** Start of EXCERPT **

Hello anilsatyal and welcome to EB.com. Have a look at this thread. A lot of good discussion on the materials people used and recommended for the power PE exam. Hope that helps. Good luck.


----------



## R2KBA (Jan 9, 2012)

For ground resistance, I downloaded these two documents (free) that someone posted here. I was very glad I did, as they proved very useful, especially the Fluke one.

http://engineerboard...ke&amp;fromsearch=1


----------



## mcb003 (Jan 10, 2012)

For lighting, the IES lighting handbook is pretty good. Try to find the edition that is 1-1/2" thick and $50 and not 3" and $200.


----------



## saberger_vt (Jan 31, 2013)

For all who will be taking the Power PE soon, just remember that when you are going through all these posts on how to study, yeah it might work for the person who is doing the studying, but it might not be in your "study style". Trust me not everyone sees apples to apples, myself "apple pear 3 sigma".

** End of EXCERPT **
** Start of MATERIAL SHOWN **

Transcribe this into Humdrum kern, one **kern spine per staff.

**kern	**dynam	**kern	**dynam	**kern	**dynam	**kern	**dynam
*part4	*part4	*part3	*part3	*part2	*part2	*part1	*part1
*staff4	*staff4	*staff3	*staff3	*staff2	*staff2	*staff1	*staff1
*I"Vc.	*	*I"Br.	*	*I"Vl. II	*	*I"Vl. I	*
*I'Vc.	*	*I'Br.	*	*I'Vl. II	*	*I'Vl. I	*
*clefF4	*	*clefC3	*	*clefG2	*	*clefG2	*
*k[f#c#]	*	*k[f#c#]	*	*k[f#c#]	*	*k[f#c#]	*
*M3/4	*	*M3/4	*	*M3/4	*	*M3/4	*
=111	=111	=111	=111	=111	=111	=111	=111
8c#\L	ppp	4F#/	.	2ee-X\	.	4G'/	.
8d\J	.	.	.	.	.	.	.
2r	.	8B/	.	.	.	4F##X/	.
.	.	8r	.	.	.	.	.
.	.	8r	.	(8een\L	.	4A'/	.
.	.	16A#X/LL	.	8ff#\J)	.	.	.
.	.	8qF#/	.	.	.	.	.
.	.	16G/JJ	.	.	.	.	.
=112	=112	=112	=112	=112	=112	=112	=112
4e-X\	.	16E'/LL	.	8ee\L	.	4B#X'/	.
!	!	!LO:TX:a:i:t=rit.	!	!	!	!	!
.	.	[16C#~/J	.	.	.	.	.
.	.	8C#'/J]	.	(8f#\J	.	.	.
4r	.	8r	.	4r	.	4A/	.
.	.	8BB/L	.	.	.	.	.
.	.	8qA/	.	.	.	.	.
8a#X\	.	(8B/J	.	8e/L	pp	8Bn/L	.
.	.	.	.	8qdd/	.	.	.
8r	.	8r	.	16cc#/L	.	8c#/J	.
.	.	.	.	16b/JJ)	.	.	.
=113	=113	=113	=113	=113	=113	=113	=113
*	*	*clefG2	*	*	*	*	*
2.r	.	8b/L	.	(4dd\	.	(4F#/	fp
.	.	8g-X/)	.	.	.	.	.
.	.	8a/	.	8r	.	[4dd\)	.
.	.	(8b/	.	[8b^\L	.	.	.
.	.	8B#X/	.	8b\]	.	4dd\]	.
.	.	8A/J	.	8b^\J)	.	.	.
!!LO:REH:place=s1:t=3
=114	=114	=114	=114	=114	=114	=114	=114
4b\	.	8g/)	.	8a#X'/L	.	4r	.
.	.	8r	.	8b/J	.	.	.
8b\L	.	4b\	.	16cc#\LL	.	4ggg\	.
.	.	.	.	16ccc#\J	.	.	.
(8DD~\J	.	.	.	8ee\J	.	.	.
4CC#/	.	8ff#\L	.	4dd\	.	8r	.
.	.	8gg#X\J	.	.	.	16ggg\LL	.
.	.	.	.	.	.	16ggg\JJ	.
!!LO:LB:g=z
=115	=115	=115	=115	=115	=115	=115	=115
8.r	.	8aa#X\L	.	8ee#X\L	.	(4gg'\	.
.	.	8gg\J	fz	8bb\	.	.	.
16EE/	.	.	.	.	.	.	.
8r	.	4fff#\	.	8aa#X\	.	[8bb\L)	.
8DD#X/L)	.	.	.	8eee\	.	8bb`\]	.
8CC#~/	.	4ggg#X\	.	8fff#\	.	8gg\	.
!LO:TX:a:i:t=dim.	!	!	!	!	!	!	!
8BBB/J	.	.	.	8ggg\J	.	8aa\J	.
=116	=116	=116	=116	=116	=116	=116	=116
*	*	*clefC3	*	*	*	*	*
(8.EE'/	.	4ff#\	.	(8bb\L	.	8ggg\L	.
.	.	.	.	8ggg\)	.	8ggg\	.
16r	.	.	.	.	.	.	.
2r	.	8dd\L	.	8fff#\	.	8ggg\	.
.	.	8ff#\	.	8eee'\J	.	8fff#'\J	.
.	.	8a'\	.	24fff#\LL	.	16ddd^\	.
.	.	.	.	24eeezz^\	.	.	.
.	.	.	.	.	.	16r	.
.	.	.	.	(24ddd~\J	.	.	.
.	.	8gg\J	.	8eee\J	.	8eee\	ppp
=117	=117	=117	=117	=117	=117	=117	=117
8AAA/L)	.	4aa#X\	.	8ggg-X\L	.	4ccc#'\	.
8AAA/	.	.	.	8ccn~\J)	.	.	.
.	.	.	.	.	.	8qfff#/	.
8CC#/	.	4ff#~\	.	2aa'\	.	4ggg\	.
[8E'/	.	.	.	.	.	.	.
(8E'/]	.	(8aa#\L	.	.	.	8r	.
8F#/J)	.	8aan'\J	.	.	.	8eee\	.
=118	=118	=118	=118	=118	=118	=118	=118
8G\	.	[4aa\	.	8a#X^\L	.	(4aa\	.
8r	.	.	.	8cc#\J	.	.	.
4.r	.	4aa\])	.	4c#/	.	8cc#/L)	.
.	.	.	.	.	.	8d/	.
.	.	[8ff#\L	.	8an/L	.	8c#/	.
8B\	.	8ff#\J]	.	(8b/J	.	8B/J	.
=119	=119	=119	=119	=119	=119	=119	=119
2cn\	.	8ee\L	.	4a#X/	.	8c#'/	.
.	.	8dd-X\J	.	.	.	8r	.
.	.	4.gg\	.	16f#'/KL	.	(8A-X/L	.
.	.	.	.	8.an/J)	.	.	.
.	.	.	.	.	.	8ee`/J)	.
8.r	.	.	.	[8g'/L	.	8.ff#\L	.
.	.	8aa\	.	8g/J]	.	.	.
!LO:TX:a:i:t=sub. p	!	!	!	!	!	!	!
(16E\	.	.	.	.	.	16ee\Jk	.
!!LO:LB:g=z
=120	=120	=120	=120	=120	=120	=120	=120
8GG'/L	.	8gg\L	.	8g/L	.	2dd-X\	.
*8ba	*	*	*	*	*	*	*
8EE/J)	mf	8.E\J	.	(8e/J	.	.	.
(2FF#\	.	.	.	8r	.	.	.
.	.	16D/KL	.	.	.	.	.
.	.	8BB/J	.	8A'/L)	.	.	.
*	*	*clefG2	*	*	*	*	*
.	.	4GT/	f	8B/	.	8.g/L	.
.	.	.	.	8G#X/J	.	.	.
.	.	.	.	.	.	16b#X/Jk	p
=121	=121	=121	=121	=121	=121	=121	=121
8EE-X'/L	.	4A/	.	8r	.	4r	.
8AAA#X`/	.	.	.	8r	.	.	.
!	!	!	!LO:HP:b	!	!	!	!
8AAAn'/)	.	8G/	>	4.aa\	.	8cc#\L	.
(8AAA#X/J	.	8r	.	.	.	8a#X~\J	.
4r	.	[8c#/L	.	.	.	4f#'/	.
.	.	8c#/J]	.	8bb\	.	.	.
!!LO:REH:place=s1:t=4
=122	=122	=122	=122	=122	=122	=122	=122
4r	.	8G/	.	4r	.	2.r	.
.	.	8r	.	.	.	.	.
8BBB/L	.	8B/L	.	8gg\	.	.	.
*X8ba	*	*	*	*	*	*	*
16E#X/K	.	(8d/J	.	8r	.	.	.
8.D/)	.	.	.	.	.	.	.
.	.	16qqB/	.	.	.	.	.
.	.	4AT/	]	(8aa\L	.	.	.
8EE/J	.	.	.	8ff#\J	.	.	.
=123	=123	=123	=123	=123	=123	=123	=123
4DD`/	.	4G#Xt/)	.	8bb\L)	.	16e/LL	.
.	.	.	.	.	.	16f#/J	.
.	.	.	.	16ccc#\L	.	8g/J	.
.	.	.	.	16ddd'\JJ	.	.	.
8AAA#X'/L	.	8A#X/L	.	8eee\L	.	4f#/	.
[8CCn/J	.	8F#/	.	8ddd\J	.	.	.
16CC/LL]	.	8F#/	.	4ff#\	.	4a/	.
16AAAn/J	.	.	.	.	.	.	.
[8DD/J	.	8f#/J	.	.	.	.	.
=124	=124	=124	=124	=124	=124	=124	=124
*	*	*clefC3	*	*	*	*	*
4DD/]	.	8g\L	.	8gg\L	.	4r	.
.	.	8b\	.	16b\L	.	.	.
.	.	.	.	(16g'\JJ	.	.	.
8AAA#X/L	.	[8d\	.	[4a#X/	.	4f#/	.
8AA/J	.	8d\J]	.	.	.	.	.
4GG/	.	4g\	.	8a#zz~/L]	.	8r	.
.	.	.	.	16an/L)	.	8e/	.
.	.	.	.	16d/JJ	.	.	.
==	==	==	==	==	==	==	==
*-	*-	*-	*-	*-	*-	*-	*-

** End of MATERIAL SHOWN **

» **WORK INSTRUCTIONS**:
1. In the forum thread on Power PE exam study materials, which ground resistance document did R2KBA find especially useful?
2. Write a continuation of the forum thread on Power PE exam study materials that picks up after its last post.

» **RESPONSE LIST**:
1. The Fluke one.

2.
I did a search for what I should bring with me (I will actually be taking the exam April 2013) and then went through that list to see what resources best fit me. I created a binder with a ton of information (okay I realize some states do not allow three ring binders as being "bound" documents) and as of right now I am in the process of putting tabs in the areas I need to study more and then main tabs for easy access to the information. I have alot of sample problems from text that I photocopied and put in the binder. I make sure I understand the formulas and how they came about the answer before I move on!

Most of my binder was stuff that was on the web, it probably would have been good had I saved a link to all this useful information so that I could share, but everything you need is out there on the web.

I would suggest at least one book on power systems, the NCEES practice exam (of course), and whatever information you find relevant to your study style.

A tip - look online for colleges/universities that have class notes, quizzes, tests. I found a wealth of information for my binder just doing that search Check out MIT's open classware

Remember think smarter, not harder!


----------



## saberger_vt (Jan 31, 2013)

saberger_vt said:


> For all who will be taking the Power PE soon, just remember that when you are going through all these posts on how to study, yeah it might work for the person who is doing the studying, but it might not be in your "study style". Trust me not everyone sees apples to apples, myself "apple pear 3 sigma".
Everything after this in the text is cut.